3. **Install sleap-nn dependencies based on your platform**\

> **Python 3.14 is not yet supported**
>
> `sleap-nn` currently supports **Python 3.11, 3.12, and 3.13**.
> **Python 3.14 is not yet tested or supported.**
> By default, `uv` will use your system-installed Python.
> If you have Python 3.14 installed, you must specify the Python version (≤3.13) in the install command.
>
> For example:
>
> ```bash
> uv sync --python 3.13 ...
> ```
> Replace `...` with the rest of your install command as needed.

- Install everything with a single command. `uv sync` creates a `.venv` (virtual environment) inside your current working directory. This environment is only active within that directory and can't be directly accessed from outside. To use installed packages, run commands with `uv run` (e.g., `uv run sleap-nn train ...` or `uv run pytest ...`).

   ```bash
   uv sync
   ```

   This installs the CUDA 13.0 GPU build on Windows/Linux (x86-64) and the Apple-MPS build on macOS automatically, and `uv run` keeps it. A GPU is not required — the CUDA wheel also runs on CPU.
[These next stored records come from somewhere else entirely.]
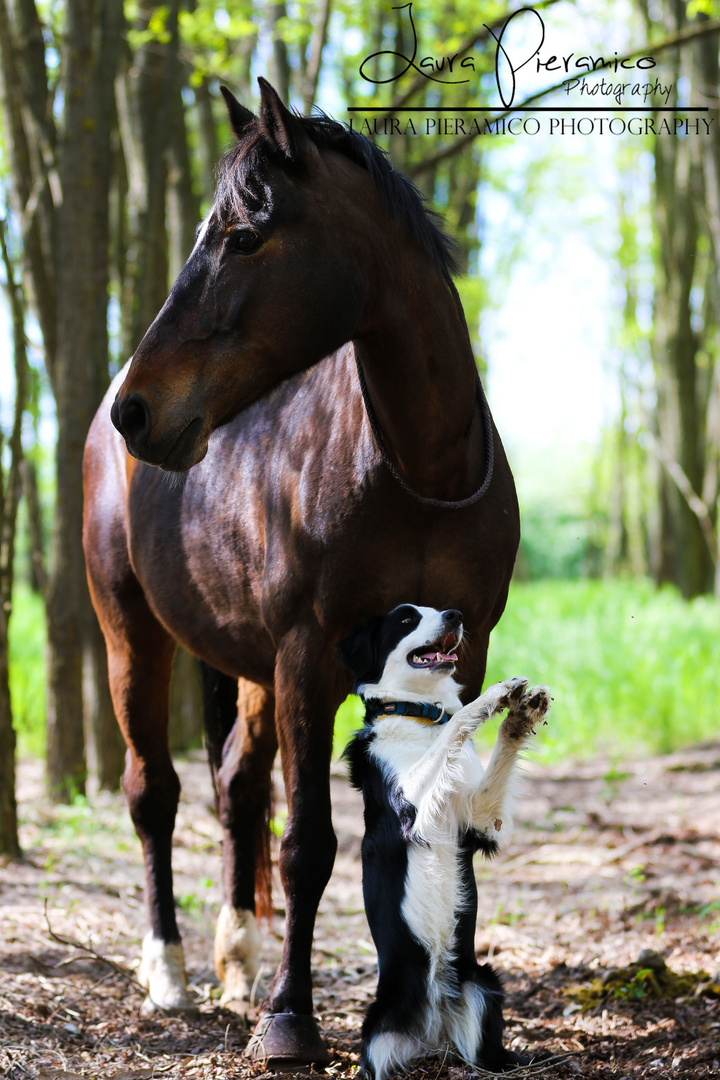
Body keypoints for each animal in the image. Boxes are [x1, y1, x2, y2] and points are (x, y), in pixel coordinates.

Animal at [84, 79, 520, 1067]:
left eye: (244, 236)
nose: (138, 409)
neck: (419, 471)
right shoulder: (308, 654)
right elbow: (309, 844)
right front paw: (290, 1020)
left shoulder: (466, 650)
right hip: (134, 635)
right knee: (155, 793)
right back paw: (169, 970)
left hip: (246, 666)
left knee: (237, 785)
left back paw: (237, 958)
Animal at [338, 604, 552, 1075]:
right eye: (405, 619)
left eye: (436, 609)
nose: (455, 615)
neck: (418, 716)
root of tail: (433, 1030)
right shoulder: (412, 807)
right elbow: (459, 720)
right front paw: (492, 696)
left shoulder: (480, 819)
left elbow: (493, 753)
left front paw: (519, 716)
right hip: (376, 1029)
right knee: (374, 1062)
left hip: (482, 984)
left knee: (486, 1057)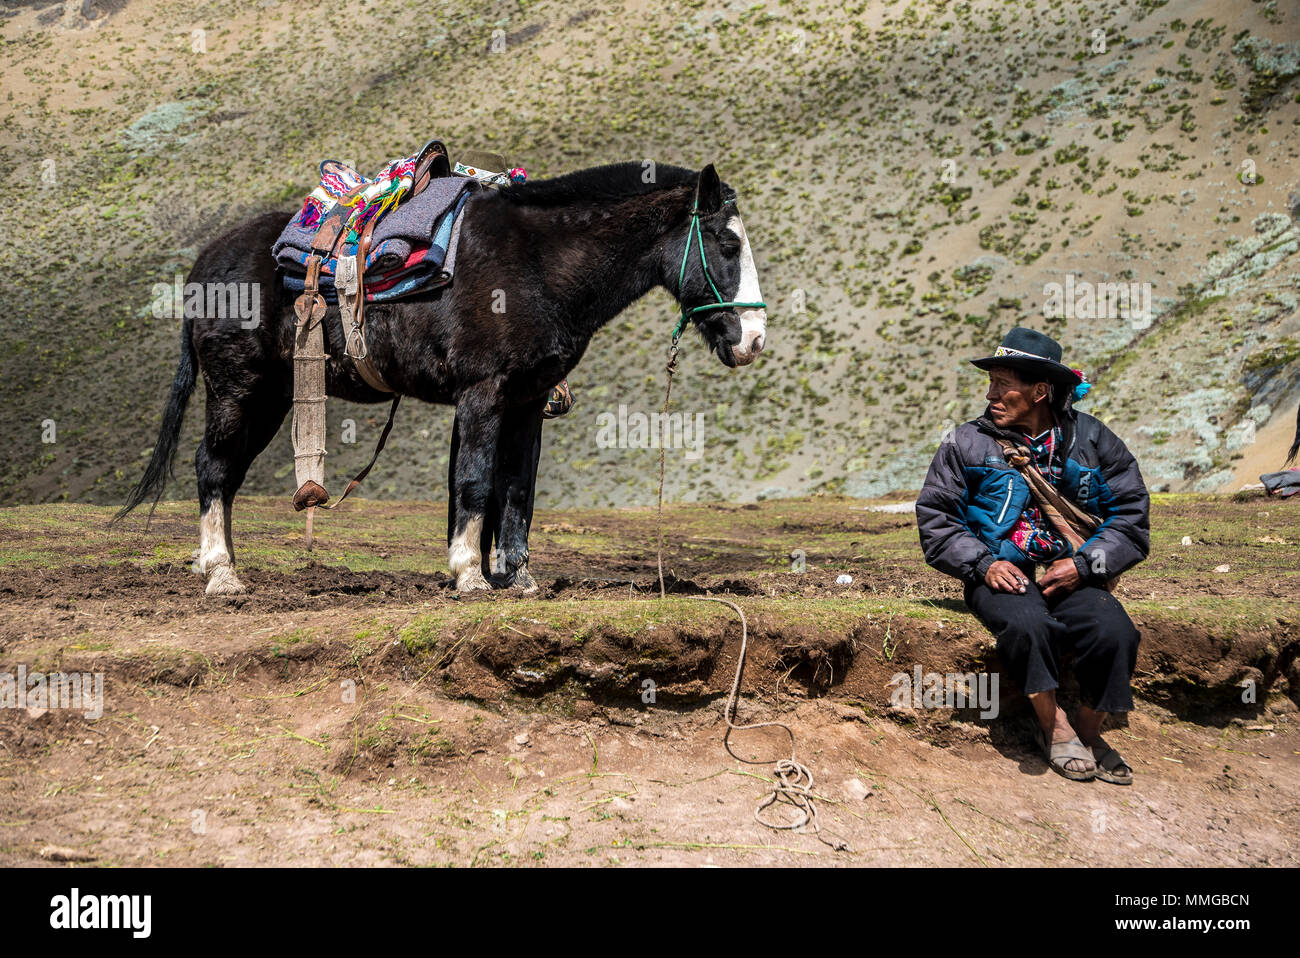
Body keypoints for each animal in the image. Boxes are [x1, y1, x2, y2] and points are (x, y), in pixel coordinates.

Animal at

   > <sub>Want the smaller CPU-only wheel (CPU-only machines/CI, Linux aarch64) or a specific CUDA version? Add `--no-group gpu`, e.g. `uv sync --no-group gpu --extra cpu` or `uv sync --no-group gpu --extra torch-cuda128`.</sub>

4. **Run tests**
   ```bash
   uv run pytest tests
   ```

5. **(Optional) Lint and format code**
   ```bash
   uv run black --check sleap_nn tests
   uv run ruff check sleap_nn/
   ```

> **Upgrading All Dependencies**
> To ensure you have the latest versions of all dependencies, use the `--upgrade` flag with `uv sync`:
> ```bash
> uv sync --upgrade
> ```
> This will upgrade all installed packages in your environment to the latest available versions compatible with your `pyproject.toml`.